● **Exercise details**
List every line of the data below that contains the word "none", copying each line in full.

● **Information supplied**
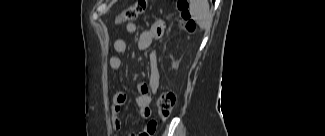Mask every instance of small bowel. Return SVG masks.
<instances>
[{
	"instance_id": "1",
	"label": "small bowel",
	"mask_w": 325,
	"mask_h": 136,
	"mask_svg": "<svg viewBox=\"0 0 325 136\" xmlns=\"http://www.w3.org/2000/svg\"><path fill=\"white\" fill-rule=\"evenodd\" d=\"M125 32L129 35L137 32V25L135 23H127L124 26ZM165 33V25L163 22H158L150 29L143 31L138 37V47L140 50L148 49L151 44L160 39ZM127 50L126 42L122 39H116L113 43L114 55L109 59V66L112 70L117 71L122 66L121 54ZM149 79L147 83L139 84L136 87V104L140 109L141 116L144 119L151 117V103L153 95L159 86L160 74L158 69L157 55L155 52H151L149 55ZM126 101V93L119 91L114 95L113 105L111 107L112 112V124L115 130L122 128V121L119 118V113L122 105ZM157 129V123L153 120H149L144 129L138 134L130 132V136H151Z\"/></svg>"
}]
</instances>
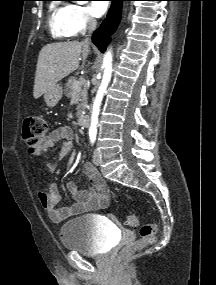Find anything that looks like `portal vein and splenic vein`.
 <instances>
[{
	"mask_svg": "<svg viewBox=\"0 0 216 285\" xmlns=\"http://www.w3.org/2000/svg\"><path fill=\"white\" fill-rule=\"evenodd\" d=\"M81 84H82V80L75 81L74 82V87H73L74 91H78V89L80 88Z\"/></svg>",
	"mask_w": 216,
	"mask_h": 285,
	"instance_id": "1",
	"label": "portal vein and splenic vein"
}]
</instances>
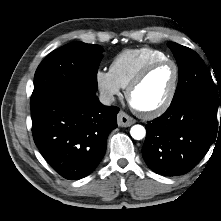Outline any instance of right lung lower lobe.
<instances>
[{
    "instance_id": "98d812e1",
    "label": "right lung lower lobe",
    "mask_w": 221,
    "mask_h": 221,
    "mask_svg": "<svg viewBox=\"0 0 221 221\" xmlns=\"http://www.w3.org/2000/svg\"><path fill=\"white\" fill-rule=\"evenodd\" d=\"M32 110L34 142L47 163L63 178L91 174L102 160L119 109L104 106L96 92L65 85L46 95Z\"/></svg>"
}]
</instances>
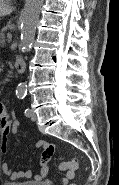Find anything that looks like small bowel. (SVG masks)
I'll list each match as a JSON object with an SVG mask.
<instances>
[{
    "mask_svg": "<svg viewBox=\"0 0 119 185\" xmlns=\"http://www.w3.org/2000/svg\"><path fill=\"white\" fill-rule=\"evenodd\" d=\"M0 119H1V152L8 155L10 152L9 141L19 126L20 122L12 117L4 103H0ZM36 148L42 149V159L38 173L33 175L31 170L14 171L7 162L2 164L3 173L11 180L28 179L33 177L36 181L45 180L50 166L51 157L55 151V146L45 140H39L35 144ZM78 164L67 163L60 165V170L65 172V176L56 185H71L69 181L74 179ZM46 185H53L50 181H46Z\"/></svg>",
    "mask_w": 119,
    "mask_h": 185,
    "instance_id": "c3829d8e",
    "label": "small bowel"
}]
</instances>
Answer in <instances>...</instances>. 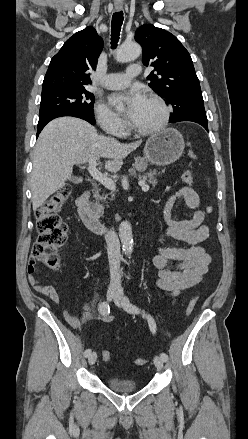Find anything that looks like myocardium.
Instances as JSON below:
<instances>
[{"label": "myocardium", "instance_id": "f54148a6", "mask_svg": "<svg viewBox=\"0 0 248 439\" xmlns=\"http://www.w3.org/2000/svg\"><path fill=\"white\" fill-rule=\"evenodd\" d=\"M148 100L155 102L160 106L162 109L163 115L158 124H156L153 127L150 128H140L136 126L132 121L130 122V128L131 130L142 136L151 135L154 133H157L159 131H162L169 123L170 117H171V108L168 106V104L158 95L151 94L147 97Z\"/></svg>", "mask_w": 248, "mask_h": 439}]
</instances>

--

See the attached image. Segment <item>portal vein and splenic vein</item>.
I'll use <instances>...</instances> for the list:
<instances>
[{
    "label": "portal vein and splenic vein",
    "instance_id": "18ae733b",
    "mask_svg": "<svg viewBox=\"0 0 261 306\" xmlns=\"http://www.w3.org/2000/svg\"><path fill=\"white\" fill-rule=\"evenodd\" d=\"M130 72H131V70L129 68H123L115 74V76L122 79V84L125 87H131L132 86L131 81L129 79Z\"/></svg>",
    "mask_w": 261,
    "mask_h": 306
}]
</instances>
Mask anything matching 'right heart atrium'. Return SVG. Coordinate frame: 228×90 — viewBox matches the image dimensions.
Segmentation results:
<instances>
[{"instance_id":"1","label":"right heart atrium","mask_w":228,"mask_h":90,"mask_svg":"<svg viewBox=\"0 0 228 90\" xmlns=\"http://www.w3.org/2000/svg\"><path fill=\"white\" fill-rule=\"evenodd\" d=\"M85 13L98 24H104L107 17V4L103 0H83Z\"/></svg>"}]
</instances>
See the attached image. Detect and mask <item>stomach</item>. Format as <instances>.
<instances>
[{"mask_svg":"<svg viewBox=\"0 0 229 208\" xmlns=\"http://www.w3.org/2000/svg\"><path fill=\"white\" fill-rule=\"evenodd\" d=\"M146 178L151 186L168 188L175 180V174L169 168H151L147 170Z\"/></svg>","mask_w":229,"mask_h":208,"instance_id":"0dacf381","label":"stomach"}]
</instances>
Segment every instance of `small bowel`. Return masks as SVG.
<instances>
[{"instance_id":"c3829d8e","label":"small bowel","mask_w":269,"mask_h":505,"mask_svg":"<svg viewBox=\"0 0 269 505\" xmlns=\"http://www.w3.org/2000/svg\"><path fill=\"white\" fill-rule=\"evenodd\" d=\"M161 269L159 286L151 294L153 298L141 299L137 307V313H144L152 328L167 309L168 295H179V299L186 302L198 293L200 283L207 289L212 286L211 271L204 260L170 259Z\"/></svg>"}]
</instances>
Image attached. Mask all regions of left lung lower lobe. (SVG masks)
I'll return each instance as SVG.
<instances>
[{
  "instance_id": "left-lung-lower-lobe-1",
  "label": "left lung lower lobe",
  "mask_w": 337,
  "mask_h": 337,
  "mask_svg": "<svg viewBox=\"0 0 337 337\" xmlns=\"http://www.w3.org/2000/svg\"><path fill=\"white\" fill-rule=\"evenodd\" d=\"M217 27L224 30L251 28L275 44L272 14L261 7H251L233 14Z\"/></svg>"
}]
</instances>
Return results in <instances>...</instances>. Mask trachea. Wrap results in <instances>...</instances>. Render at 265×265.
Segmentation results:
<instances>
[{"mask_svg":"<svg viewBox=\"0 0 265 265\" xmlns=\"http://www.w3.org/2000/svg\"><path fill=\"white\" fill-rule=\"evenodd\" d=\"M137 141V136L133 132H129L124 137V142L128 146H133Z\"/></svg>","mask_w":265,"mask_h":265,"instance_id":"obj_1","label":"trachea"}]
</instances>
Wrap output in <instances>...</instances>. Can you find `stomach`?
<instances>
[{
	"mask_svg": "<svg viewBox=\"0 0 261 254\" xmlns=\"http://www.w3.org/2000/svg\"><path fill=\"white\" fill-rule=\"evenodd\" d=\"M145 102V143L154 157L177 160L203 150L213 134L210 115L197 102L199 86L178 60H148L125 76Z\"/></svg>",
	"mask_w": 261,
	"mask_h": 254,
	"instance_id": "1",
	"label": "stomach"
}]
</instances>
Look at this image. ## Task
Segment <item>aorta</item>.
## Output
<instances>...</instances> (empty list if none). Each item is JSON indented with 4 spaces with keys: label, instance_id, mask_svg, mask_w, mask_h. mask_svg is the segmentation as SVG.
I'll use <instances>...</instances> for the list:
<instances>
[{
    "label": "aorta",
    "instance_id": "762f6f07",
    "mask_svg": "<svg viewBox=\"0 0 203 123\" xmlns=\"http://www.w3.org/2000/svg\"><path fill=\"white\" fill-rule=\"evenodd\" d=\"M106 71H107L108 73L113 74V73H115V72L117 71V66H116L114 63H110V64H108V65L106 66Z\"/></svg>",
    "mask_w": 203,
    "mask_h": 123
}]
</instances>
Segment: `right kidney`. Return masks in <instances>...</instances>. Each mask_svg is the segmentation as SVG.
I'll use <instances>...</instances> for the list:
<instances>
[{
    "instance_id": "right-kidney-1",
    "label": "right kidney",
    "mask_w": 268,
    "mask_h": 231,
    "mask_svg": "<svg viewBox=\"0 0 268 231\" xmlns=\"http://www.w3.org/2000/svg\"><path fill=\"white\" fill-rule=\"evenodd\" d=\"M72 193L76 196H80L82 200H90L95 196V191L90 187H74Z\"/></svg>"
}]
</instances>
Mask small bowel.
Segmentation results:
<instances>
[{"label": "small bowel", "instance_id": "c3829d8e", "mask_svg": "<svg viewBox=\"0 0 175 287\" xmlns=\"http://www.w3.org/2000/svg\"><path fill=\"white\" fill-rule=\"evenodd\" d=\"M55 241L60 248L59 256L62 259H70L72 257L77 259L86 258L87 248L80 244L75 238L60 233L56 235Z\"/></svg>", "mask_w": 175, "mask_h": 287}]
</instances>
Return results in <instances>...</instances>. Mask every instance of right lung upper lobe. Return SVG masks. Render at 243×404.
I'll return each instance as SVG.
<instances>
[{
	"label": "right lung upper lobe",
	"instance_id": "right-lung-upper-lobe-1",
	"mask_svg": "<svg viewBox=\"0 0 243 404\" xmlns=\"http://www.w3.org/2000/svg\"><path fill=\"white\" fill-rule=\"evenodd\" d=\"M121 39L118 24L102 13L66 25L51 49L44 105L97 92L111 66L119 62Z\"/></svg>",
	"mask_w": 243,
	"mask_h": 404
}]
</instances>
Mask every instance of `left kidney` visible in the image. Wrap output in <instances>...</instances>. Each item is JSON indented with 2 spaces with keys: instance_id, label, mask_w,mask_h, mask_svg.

* * *

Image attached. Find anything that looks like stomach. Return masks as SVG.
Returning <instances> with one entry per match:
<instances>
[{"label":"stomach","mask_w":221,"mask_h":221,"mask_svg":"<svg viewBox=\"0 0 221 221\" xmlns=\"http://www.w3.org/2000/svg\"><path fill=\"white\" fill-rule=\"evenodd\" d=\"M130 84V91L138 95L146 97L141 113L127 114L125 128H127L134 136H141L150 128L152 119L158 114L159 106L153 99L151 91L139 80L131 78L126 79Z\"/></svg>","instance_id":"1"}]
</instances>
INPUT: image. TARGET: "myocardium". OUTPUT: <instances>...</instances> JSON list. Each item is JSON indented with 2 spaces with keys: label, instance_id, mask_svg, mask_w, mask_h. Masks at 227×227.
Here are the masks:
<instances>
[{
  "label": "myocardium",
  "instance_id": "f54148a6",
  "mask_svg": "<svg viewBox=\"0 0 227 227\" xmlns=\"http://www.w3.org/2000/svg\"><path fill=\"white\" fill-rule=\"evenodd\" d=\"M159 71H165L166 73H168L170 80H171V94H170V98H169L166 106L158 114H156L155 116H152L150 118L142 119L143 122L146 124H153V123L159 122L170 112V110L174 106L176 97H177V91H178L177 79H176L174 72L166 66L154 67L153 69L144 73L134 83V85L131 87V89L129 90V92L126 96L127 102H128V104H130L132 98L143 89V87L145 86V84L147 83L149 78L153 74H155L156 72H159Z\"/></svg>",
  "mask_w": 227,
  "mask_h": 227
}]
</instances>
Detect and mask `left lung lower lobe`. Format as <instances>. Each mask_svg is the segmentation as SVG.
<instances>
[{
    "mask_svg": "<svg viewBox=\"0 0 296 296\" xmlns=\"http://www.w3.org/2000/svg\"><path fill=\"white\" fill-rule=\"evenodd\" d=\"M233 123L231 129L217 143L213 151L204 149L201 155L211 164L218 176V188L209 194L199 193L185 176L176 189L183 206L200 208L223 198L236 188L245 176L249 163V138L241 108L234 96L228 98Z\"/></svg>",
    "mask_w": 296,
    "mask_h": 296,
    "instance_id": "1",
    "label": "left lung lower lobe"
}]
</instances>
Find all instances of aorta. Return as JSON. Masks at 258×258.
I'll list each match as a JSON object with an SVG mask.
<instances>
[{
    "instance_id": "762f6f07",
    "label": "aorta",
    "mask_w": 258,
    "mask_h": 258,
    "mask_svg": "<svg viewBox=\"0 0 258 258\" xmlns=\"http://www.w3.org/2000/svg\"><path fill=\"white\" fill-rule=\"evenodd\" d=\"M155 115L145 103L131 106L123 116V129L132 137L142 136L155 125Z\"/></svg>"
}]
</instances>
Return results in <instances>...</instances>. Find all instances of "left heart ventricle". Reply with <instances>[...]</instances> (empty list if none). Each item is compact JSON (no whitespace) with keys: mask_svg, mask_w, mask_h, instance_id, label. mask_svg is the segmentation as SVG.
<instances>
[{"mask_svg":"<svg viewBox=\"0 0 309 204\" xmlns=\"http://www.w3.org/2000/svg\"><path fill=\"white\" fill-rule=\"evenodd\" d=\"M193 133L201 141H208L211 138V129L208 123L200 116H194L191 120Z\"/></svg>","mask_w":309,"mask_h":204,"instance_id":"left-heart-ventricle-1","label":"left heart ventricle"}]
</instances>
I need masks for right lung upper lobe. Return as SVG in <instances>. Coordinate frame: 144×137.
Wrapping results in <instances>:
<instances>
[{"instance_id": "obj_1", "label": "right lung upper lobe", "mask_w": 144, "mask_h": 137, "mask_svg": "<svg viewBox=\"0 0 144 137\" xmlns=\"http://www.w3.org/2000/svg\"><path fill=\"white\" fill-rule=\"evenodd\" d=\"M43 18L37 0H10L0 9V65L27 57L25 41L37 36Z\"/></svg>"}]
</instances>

● **Task result**
<instances>...</instances> (empty list if none). Each item is JSON indented with 4 spaces with keys: label, instance_id, mask_svg, mask_w, mask_h. mask_svg is the segmentation as SVG.
Return results in <instances>...</instances>. Find all instances of "left heart ventricle". Reply with <instances>[...]</instances> (empty list if none). Each item is compact JSON (no whitespace) with keys: mask_svg, mask_w, mask_h, instance_id, label. mask_svg is the segmentation as SVG.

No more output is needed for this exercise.